All of the entries below should be copied exactly as they appear.

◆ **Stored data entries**
Segment Open

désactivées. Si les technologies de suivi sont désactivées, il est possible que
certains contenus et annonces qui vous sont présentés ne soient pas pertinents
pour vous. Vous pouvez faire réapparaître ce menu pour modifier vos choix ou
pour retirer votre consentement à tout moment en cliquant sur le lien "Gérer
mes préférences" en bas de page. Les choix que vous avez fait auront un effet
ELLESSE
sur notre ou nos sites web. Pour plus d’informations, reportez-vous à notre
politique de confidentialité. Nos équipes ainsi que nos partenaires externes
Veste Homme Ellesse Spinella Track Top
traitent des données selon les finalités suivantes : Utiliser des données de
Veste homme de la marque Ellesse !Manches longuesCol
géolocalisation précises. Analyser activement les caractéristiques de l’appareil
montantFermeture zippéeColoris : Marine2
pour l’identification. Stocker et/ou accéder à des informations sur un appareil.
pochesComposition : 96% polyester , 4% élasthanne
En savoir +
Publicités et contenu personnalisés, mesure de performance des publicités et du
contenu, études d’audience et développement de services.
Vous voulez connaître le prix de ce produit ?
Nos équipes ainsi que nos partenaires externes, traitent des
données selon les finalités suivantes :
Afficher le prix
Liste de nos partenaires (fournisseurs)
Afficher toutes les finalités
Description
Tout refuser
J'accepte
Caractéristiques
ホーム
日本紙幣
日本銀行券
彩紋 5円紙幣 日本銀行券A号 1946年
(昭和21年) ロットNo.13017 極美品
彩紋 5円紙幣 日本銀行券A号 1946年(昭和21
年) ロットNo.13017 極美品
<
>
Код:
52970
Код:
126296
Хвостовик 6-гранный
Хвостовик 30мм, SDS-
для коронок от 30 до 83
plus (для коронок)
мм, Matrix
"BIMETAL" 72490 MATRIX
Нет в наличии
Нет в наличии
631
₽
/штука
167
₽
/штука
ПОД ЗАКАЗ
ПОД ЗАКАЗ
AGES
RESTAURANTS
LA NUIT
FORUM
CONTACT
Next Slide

Segment Closed

◆ **EXERCISE ANSWER**
désactivées. Si les technologies de suivi sont désactivées, il est possible que
certains contenus et annonces qui vous sont présentés ne soient pas pertinents
pour vous. Vous pouvez faire réapparaître ce menu pour modifier vos choix ou
pour retirer votre consentement à tout moment en cliquant sur le lien "Gérer
mes préférences" en bas de page. Les choix que vous avez fait auront un effet
ELLESSE
sur notre ou nos sites web. Pour plus d’informations, reportez-vous à notre
politique de confidentialité. Nos équipes ainsi que nos partenaires externes
Veste Homme Ellesse Spinella Track Top
traitent des données selon les finalités suivantes : Utiliser des données de
Veste homme de la marque Ellesse !Manches longuesCol
géolocalisation précises. Analyser activement les caractéristiques de l’appareil
montantFermeture zippéeColoris : Marine2
pour l’identification. Stocker et/ou accéder à des informations sur un appareil.
pochesComposition : 96% polyester , 4% élasthanne
En savoir +
Publicités et contenu personnalisés, mesure de performance des publicités et du
contenu, études d’audience et développement de services.
Vous voulez connaître le prix de ce produit ?
Nos équipes ainsi que nos partenaires externes, traitent des
données selon les finalités suivantes :
Afficher le prix
Liste de nos partenaires (fournisseurs)
Afficher toutes les finalités
Description
Tout refuser
J'accepte
Caractéristiques
ホーム
日本紙幣
日本銀行券
彩紋 5円紙幣 日本銀行券A号 1946年
(昭和21年) ロットNo.13017 極美品
彩紋 5円紙幣 日本銀行券A号 1946年(昭和21
年) ロットNo.13017 極美品
<
>
Код:
52970
Код:
126296
Хвостовик 6-гранный
Хвостовик 30мм, SDS-
для коронок от 30 до 83
plus (для коронок)
мм, Matrix
"BIMETAL" 72490 MATRIX
Нет в наличии
Нет в наличии
631
₽
/штука
167
₽
/штука
ПОД ЗАКАЗ
ПОД ЗАКАЗ
AGES
RESTAURANTS
LA NUIT
FORUM
CONTACT
Next Slide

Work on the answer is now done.